Fed funds rate and the treasury yield

I am having trouble understanding how the two relate and would love some guidance. At the most basic, I understand that the fed funds is an overnight rate (the most short-term) while treasury yields are longer term, depending on the security in question. Of course, the fed funds is something the government manipulates and the treasury yields are not. Googling this topic has brought up that they were historically connected but that connection seems much weaker recently. In my mind, I am thinking of it as: when fed funds is high, that means that economy has been doing well and the Fed is presumably putting on the brakes. When the economy is doing well, there is less interest in the safety of treasuries, and the yield subsequently goes up due to lack of demand. Would this line of reasoning be correct?

The reason I ask is the WSJ article on $362 billion of subprime resets in 2008. I had thought that the subprime mortgage rates were based on the fed funds rate, but I now think they are based on treasury yields. Obviously, if the two are strongly correlated, the recent rate cuts should help prevent some homeowners from defaulting.

Thanks for any help.

 

I didn't read the article, but the first thing to clarify is what you are calling "treasury yields." Go to bloomberg.com > Market Data > Rates & Bonds to see the yield curve. Treasury yields differ based on the maturity, from 3 months to 30 years. Mortgage rates are generally determined with the 10-year treasury as a base, I believe. Like many fixed income securities, the treasury yield (at the comparable maturity) is used as the base, and a spread is applied to compensate for the added risk.

From watching the effects of the cuts this year, you could argue that there is good correlation between the Fed Funds and short-term treasury yields. But since Fed Funds is short term rate, and 10-year is considered long term, many argue that cuts do not directly affect mortgage rates.

 

the fed funds cut doesn't really help out the people that are going to default, only NEW borrowers (and thats not certain). it does help out the banks that had repackaged the debt in cmo's thought. since the fed funds rate is the rate that banks have to pay the government for cash, it makes it "cheaper" for them to go this route to borrow money to soften their fall (they could presumably borrow at the fed funds rate and then reinvest without risk at the treasury yield, making risk-free cash).

lowering the rate also increases liquidity across the board a little (which I guess is OK for NEW mortgage borrowers, but when commercial banks clamp down due to pessimism, liquidity isn't really increased by the lowering of the rate, the fed can only lower the rate again as they did).

 
hoffmag2:
the fed funds cut doesn't really help out the people that are going to default, only NEW borrowers (and thats not certain).

Why would the fed funds rate help new borrowers more than old? The resets aren't pre-determined, they are based on a certain bps spread above the rf rate.

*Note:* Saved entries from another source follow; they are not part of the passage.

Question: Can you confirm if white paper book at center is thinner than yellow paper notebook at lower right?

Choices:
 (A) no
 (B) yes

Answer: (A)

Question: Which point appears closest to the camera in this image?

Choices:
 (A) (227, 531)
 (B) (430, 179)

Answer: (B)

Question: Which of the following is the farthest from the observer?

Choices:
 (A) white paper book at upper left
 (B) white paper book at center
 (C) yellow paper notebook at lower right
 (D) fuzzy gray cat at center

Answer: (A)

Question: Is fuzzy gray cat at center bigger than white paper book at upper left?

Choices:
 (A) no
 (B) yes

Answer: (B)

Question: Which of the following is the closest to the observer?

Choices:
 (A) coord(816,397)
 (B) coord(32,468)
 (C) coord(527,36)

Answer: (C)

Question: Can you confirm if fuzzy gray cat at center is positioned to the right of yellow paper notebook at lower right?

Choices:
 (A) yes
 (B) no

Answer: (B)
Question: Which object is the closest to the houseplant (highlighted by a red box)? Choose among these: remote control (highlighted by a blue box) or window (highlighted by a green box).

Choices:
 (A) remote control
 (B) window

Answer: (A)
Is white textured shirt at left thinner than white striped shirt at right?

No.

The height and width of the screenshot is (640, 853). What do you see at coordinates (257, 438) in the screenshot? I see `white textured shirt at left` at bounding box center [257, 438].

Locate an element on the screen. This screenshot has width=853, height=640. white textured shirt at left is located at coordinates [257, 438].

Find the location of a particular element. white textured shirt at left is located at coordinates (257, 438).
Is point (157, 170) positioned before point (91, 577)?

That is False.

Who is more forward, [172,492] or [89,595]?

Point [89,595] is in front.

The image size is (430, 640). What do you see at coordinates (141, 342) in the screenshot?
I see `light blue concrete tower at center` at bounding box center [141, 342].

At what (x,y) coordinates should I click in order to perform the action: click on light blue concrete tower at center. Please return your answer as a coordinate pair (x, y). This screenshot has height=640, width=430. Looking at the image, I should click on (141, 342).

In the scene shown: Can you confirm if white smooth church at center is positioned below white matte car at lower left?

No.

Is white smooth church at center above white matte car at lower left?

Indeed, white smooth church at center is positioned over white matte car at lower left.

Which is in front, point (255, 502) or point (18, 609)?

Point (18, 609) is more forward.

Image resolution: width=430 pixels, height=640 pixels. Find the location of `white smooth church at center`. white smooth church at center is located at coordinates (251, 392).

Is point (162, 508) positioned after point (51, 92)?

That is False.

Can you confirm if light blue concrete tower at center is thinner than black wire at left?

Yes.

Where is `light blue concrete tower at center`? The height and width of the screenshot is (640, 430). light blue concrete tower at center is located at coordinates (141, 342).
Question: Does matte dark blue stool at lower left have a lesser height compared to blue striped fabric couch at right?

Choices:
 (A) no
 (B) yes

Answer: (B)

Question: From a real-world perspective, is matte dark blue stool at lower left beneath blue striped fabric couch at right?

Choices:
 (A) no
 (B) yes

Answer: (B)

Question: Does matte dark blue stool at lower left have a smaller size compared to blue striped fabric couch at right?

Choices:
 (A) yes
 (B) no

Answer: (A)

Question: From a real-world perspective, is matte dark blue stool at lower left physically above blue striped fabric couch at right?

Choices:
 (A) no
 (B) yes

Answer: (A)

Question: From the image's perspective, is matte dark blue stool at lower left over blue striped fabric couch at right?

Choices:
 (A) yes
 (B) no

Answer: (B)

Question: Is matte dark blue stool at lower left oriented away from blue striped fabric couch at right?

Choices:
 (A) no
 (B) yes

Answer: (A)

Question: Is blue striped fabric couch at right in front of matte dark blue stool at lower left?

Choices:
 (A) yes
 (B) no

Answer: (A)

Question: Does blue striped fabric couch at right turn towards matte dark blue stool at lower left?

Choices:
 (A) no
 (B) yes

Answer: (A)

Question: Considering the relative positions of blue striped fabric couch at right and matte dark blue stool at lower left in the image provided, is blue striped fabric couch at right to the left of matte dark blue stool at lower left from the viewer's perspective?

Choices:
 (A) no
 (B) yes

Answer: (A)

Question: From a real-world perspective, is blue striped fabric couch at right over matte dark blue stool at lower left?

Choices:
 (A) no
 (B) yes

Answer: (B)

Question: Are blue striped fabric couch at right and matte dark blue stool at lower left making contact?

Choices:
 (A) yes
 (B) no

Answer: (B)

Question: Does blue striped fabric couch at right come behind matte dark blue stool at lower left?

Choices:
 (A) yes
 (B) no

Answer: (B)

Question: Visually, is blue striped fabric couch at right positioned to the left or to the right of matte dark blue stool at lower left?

Raising the fed funds rate reduces liquidity, which will eventually lead to an increase in the long-term rate. When the ARMs reset, they will reset according to the current rate, which may or may not be as low as they anticipated when they entered the original mortgage.

Let me know if I am just completely off base.

 

Thanks guys. Even more than understanding subprime, I wanted to refresh (more like relearn) the stuff I learned in macroeconomics in college. When the media talks about currency, subprime, inflation, etc., I can follow the articles and discussions but I sometimes wonder how many people, especially those on Wall Street, can make all the links between one macroeconomic issue to another. For example, between money supply, interest rates, inflation, exchange rates, and overshooting.

 
Best Response

The "federal funds rate" is the rate banks charge EACH OTHER for overnight lending, in case some of them run low on reserves. It's a rate that's finely tuned, but not totally controlled, by the Fed. This means, the fed can only inject and train money from the system to "tune" the rate by the force of market power. It can't really "set" the rate at a give number, but rather a "target".

Then there's all those loans. A lot of them are based on the fed rate plus spread. But as the term of the loan increases, the rate is more and more related to inflation and future economic expectation other than short term liquidity cost. Inflation determines how much that money is gonna be worth in the future, and economic future accounts for opportunity cost. This makes sense. If you lend out an over night loan, you almost don't have to worry about inflation. But if you lend someone money for 30 years, you gotta seriously think about how much is that money gonna be worth when it's finally paid back.

Therefore, the influences of federal funds rate has on treasury and mortgage rate is much more complicated. A lower federal funds rate provides cheap liquidity, making it cheaper for banks to lend. At the same time, low short term rate increases future inflation pressure, so banks might have to charge more. Also when federal funds rate is low the economy tends to boom and stock market will go up. That also accounts for banks' opportunity cost.

Over all it's a very complicated issue.